TASK INPUTS
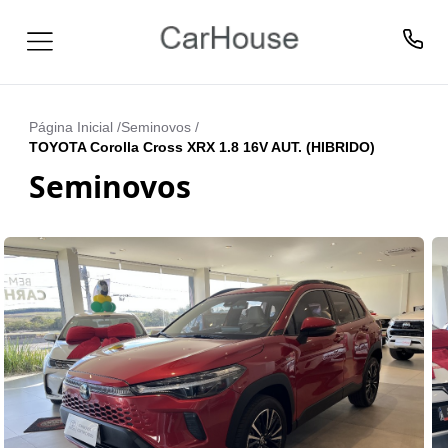
Página Inicial /
Seminovos
/
TOYOTA Corolla Cross XRX 1.8 16V AUT. (HIBRIDO)
Seminovos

EXERCISE PROMPT
The records above should be returned exactly, with only their pictures held back.

EXERCISE RESPONSE
Página Inicial /
Seminovos
/
TOYOTA Corolla Cross XRX 1.8 16V AUT. (HIBRIDO)
Seminovos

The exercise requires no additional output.